O lindo se cruza com vários conceitos — o decorativo, o ornamental, o colorido, o pitoresco e assim
por diante — cujas próprias histórias culturais e especificidade linguística lançam luz sobre o
problema do lindo. Essas áreas interligadas e frequentemente contestadas dos estudos visuais
ajudam a descrever o terreno histórico do lindo, e cada uma delas desempenha um papel importante
nesta análise. Cada capítulo destaca termos específicos e examina o papel que esses termos
desempenham na constituição do lindo.

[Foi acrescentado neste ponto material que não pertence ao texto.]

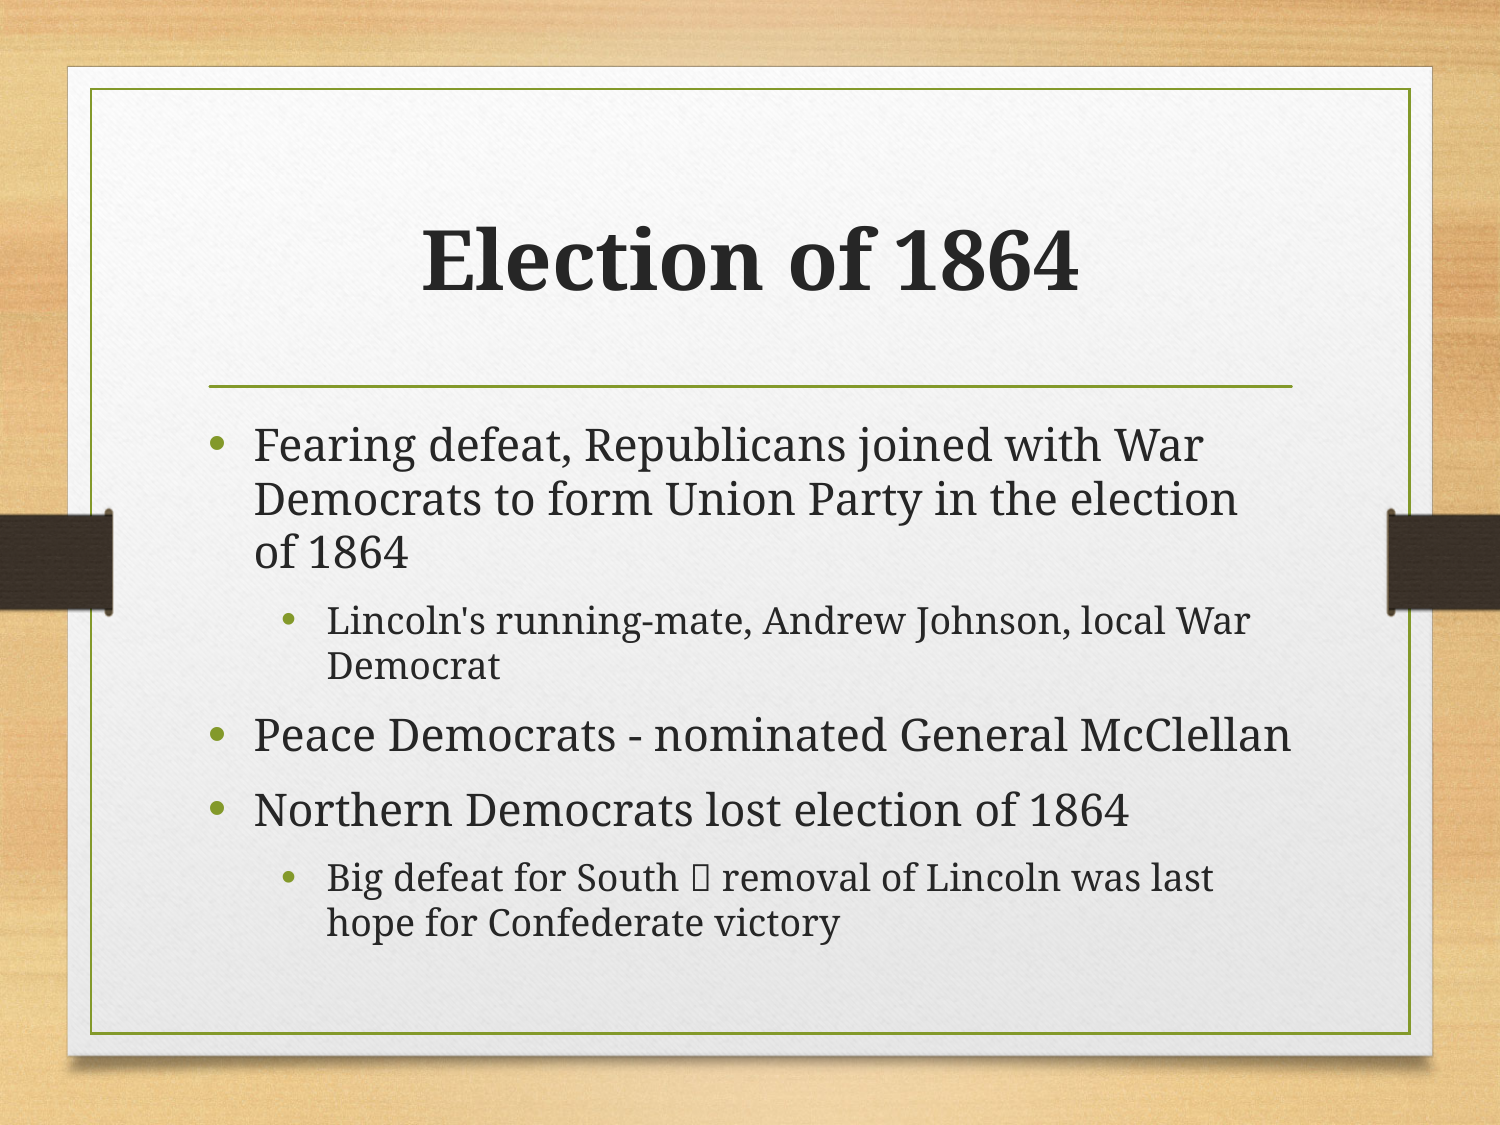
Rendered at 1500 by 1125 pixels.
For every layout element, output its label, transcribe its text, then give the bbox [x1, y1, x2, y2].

Conceitos críticos como o ornamental e o arabesco não
desmoronam em um belo generalizado, mas trabalham para localizar nas formas conectadas e
sobrepostas deste terreno uma categoria com um potencial único para reimaginar a estética do
cinema.

[...] Devemos também considerar como o termo se traduz além do contexto anglófono. [...] Mas as
dificuldades de tradução não devem nos impedir de pensar sobre os trânsitos globais das culturas
cinematográficas. [...] Assim, embora não possamos esperar que a mesma palavra exista em todas as
suas manifestações através das línguas, podemos usar lindo para evocar uma constelação de
qualidades relacionadas com beleza, valor e feminilidade que ressoam em muitos locais do
pensamento estético moderno.

O trabalho de Naomi Schor oferece outro insight importante sobre o significado das categorias
menores. Em Reading in Detail, ela empreende uma arqueologia feminista do detalhe, atribuindo a
suspeita com que o detalhe foi visto por grande parte da história ocidental à sua associação com a
feminilidade. Enquanto o neoclassicismo favorecia o Ideal, livre de qualquer particularidade, a
ascensão do realismo do século XIX trouxe o detalhe para o centro da estética moderna. Ela defende
que o detalhe ainda não foi valorizado, porém, e que seu lugar entre o ornamental (ligado à
efeminação e decadência) e o cotidiano (ligado à domesticidade) explica essa falta de status. Esse
argumento compartilha um espírito metodológico com o meu, e também fala implicitamente para
a exclusão contínua do lindo. O cotidiano e o doméstico foram completamente reabilitados pela
teoria crítica e estudos culturais, mas a metade ornamental da equação de Schor permanece
amplamente desmentida. Enquanto o detalhe agora é valorizado, e até o fofo desfruta de um caché
hipster subcultural, o lindo pode ser o último alvo do desgosto estético tradicional. O que é
importante em ambos os exemplos é a afirmação de que uma categoria menor pode ser
particularmente adequada não apenas para reler textos específicos, mas também para gerar teorias
de uma forma de arte como tal.

Na medida em que o cinema comercial é constantemente rejeitado como muito lindo — como um
espetáculo vazio, superfície sem profundidade — podemos ver o lindo como o conceito estético
que melhor descreve a articulação do cinema da cultura visual e do capitalismo do século XX. E, no
entanto, o lindo também nomeia aquelas imagens excluídas que tanto as teorias do cinema e que, às
vezes, as instituições econômicas do cinema acharam impossíveis de admitir.